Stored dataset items
┄┄┄┄┄┄┄┄┄┄

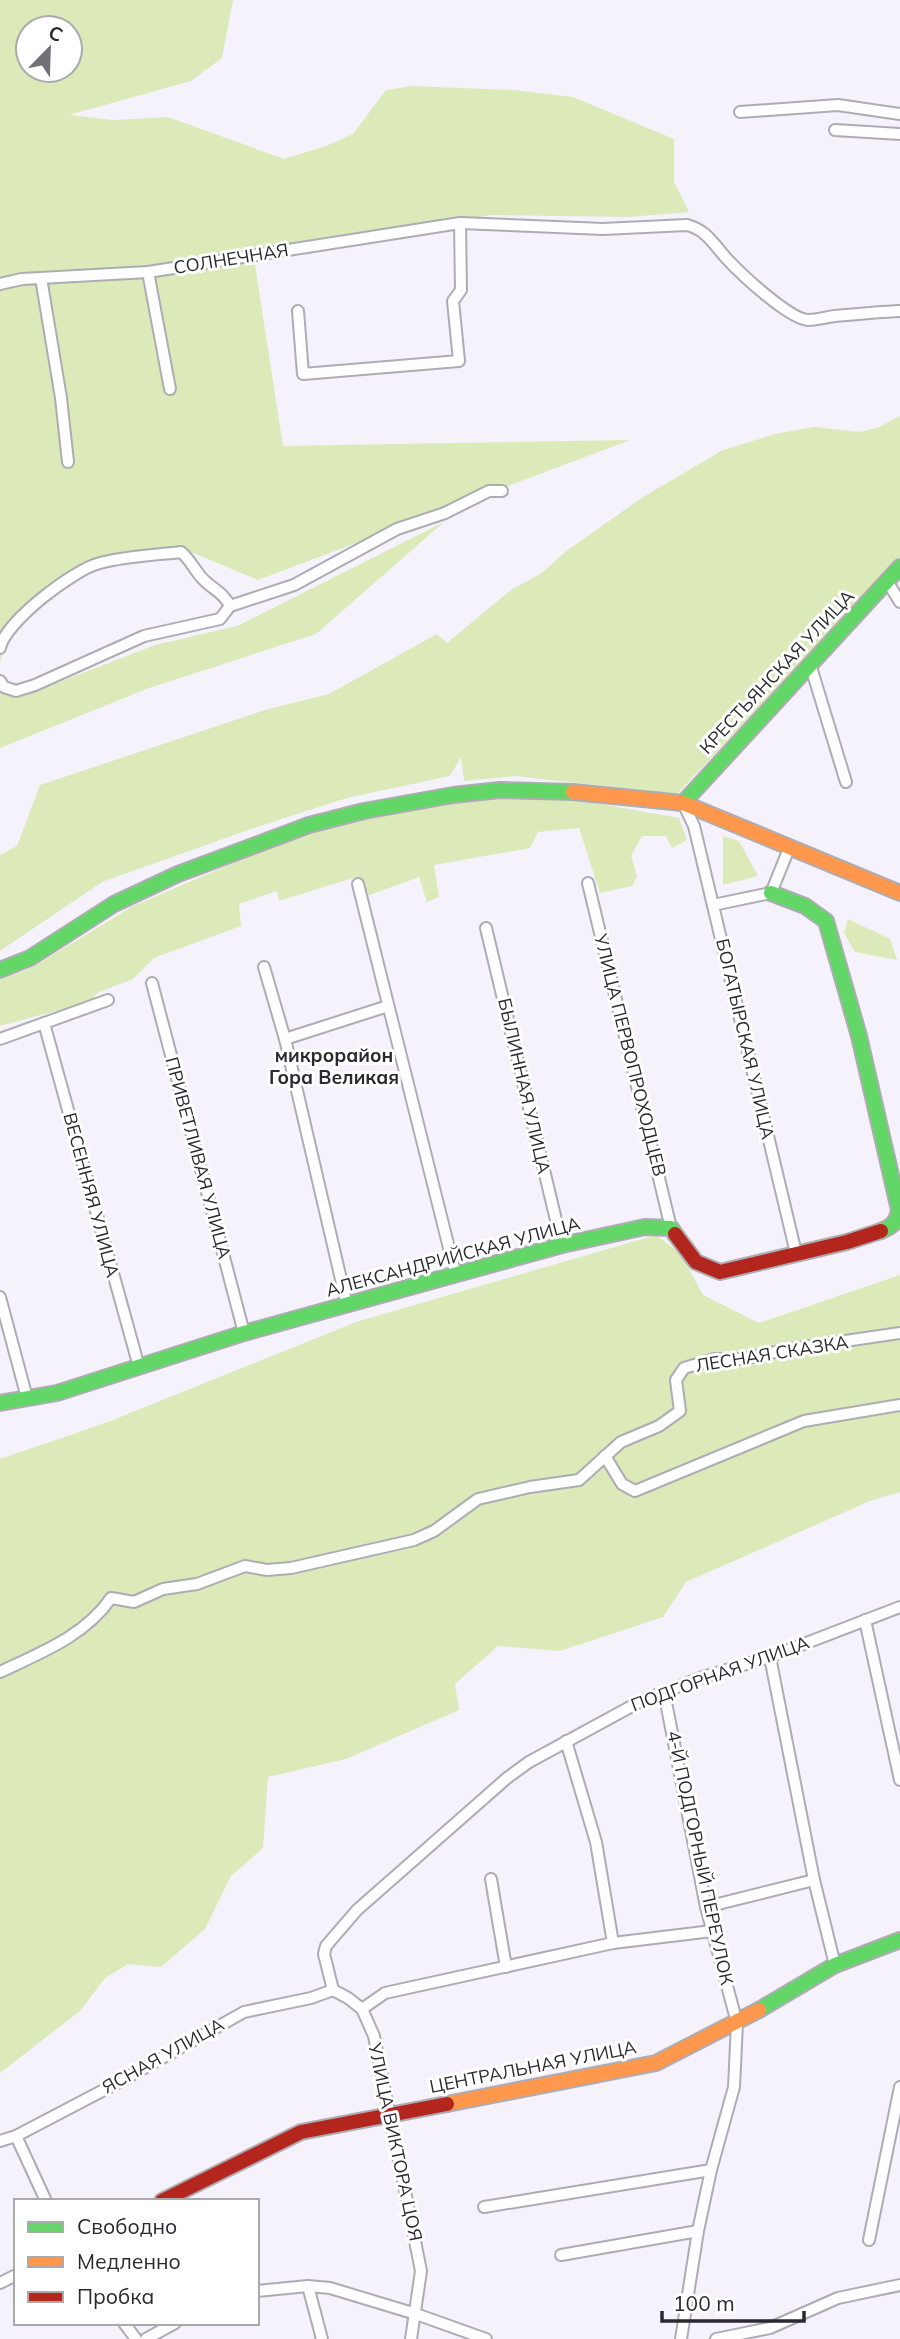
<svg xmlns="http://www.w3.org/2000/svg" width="900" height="2339" font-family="Mulish,sans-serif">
	<rect width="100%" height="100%" fill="#f5f2fc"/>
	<g fill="#dceab9" fill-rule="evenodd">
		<path d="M0,0H233L222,58L191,81L69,115L113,120L168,117L284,159L326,146L353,134L386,90L412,86L513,90L573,97L674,139V182L689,212L629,217L491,215L376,237L253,252L283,446L630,440L258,580L179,547L72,573L6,636L0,664ZM28,28H70V70H28Z"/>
		<polygon points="900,416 900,558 677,794 515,776 464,781 461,757 450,776 347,798 251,829 102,882 0,951 0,855 17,846 40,785 268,709 329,694 437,634 447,643 511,590 542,573 565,552 643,497 723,450 775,434 814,427 860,432 879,427"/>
		<polygon points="444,522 316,634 149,688 0,748 0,687 15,699 155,645 237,626"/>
		<polygon points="521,796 573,799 679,818 687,840 672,848 666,836 642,836 631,856 637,876 632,886 600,893 579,828 538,832 530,848 434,865 439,897 427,902 419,877 367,896 356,877 279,901 277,891 239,904 241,926 154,958 133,979 97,993 92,1001 0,1026 0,980 33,967 133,906 282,842 350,820 465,800"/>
		<polygon points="723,836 739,841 758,876 723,885"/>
		<polygon points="848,919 890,939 897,960 855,952 844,933"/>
		<polygon points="656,1235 680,1253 703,1295 759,1323 900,1275 900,1492 870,1501 686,1582 663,1617 560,1651 498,1646 455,1684 459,1710 346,1759 268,1777 263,1848 231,1876 205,1929 161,1967 128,1964 105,1978 80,2011 0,2073 0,1459 108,1422 356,1322"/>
	</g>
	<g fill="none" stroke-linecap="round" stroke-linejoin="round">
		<defs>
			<g id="street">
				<polyline points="740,112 838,105 900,114"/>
				<polyline points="835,130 900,134"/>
				<polyline points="148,272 170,389"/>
				<polyline points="41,278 61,398 68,462"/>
				<path d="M0,284L22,279L148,272L460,223L603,229L687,225C707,230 714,245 727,259C741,274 789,319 808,320C817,320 827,317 835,316C857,314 878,312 900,311"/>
				<polyline points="298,311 303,374 459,361 453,301 461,290 460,223"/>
				<polyline points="887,581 900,602"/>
				<path d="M0,648C5,622 74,569 100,563C126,556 155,555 181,552C192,561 196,574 206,582C216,591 224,594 230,606"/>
				<polyline points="810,664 846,782"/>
				<polyline points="0,681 4,687 16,691 35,685 144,636 220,619 230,606 294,585 397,529 445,513 489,491 502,491"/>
				<polyline points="683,803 694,826 796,1253"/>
				<polyline points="588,883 671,1228"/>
				<polyline points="358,884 456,1276"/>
				<polyline points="713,905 771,893 790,846"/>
				<polyline points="486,928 562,1245"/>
				<polyline points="264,967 285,1039 347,1305"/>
				<polyline points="152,983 244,1333"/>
				<polyline points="44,1023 139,1367"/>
				<polyline points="0,1039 108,1000"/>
				<polyline points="285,1039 388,1006"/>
				<polyline points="0,1297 27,1398"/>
				<polyline points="605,1456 622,1484 635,1491 804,1421 900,1405"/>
				<polyline points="865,1620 900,1780"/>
				<polyline points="770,1657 814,1880 835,1965"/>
				<path d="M0,1672C40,1653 85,1636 111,1598L134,1602L163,1589L197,1584L245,1566L267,1570L291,1568L414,1540L434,1531L478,1499L530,1487L579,1480L621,1442L659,1426L680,1411L676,1380L684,1368L714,1359H743L784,1350L900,1333"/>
				<polyline points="664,1692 706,1907 737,2023 734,2087 711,2170 698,2231 681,2339"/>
				<polyline points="566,1741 596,1842 613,1943"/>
				<polyline points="491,1879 506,1967"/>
				<polyline points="706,1907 814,1880"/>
				<polyline points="362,2009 385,1993 613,1943 712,1931"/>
				<polyline points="16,2136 46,2201"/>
				<polyline points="0,2141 16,2136 123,2080 244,2012 311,1998 333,1990"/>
				<polyline points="484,2207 711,2170"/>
				<polyline points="869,2240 900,2087"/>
				<polyline points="561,2255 698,2231"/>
				<polyline points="0,2283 16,2275"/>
				<polyline points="308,2286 322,2339"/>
				<polyline points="257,2291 308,2286 330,2288 416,2314 486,2339"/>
				<polyline points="124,2323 136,2339"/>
				<polyline points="146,2339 175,2323"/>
				<polyline points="411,2339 421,2271 374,2036 362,2009 348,1998 333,1990 324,1954 326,1946 357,1910 507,1778 529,1762 643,1700 703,1677 770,1657 900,1607"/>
				<polyline points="716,2339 770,2328 838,2298 900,2285"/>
			</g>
			<g id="fast">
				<polyline points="683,803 900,567"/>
				<path d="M771,893L805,906L826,921L859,1036L899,1210C897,1222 892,1227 881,1231"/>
				<polyline points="0,970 30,958 114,904 178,874 309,825 364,811 453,795 500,790 573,792"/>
				<polyline points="0,1403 57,1393 244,1333 562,1245 645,1227 671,1228 675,1234"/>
				<polyline points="759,2010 835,1965 900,1940"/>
			</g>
			<g id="slow">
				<polyline points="573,792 683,803 900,893"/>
				<polyline points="447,2104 656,2063 759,2010"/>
			</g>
			<g id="jam">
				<polyline points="675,1234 696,1262 720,1272 847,1242 881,1231"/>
				<polyline points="162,2201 301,2132 447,2104"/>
			</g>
		</defs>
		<use href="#street" stroke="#aeacb3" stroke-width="14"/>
		<use href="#fast" stroke="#aeacb3" stroke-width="18"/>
		<use href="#slow" stroke="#aeacb3" stroke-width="18"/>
		<use href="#jam" stroke="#aeacb3" stroke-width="18"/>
		<use href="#street" stroke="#fefdff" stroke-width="10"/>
		<use href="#fast" stroke="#63d668" stroke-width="14"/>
		<use href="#slow" stroke="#ff974d" stroke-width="14"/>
		<use href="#jam" stroke="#b3261e" stroke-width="14"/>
	</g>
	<g text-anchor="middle" stroke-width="6" stroke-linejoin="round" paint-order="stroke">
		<g font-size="18" fill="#2b2930" stroke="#fff">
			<text transform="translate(231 259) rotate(-9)" y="6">СОЛНЕЧНАЯ</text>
			<text transform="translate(777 672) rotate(-47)" y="6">КРЕСТЬЯНСКАЯ УЛИЦА</text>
			<text transform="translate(745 1039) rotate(77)" y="6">БОГАТЫРСКАЯ УЛИЦА</text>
			<text transform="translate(630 1055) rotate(76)" y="6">УЛИЦА ПЕРВОПРОХОДЦЕВ</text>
			<text transform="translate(524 1086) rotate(77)" y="6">БЫЛИННАЯ УЛИЦА</text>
			<text transform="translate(198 1158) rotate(75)" y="6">ПРИВЕТЛИВАЯ УЛИЦА</text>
			<text transform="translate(91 1195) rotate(75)" y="6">ВЕСЕННЯЯ УЛИЦА</text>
			<text transform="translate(453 1257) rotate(-15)" y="6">АЛЕКСАНДРИЙСКАЯ УЛИЦА</text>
			<text transform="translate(772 1354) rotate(-9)" y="6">ЛЕСНАЯ СКАЗКА</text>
			<text transform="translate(720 1674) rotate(-20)" y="6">ПОДГОРНАЯ УЛИЦА</text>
			<text transform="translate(700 1858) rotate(78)" y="6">4-Й ПОДГОРНЫЙ ПЕРЕУЛОК</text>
			<text transform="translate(163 2056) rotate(-29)" y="6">ЯСНАЯ УЛИЦА</text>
			<text transform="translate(533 2067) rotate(-11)" y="6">ЦЕНТРАЛЬНАЯ УЛИЦА</text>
			<text transform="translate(395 2142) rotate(78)" y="6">УЛИЦА ВИКТОРА ЦОЯ</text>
		</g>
		<g font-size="19" font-weight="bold" fill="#2b2930" stroke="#fff">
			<text x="334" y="1062">микрорайон<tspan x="334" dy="22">Гора Великая</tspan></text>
		</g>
	</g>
	<rect x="14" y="2199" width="245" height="126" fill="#ffffff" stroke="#aaa9ac" stroke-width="2"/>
	<rect x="28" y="2222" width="35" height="10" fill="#63d668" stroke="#aaa9ac" stroke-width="2"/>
	<text x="77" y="2234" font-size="21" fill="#2b2930">Свободно</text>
	<rect x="28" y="2257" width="35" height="10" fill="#ff974d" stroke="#aaa9ac" stroke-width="2"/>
	<text x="77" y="2269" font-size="21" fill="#2b2930">Медленно</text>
	<rect x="28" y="2292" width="35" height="10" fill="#b3261e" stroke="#aaa9ac" stroke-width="2"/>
	<text x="77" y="2304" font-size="21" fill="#2b2930">Пробка</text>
	<g transform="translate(49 49) rotate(23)"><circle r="33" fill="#ffffff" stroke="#aaa9ac" stroke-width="2"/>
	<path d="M0-5L12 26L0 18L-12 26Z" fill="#726f77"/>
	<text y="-10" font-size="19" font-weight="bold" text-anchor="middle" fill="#2b2930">С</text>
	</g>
	<path d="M662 2311v10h142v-10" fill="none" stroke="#2b2930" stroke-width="3.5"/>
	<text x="673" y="2311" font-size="21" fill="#2b2930" stroke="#ffffff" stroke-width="5" paint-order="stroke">100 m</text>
</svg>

┄┄┄┄┄┄┄┄┄┄

Aim of the task »
Within the data above, tally every line that has "anchor" in it. Answer with the number only.

Result of the exercise »
2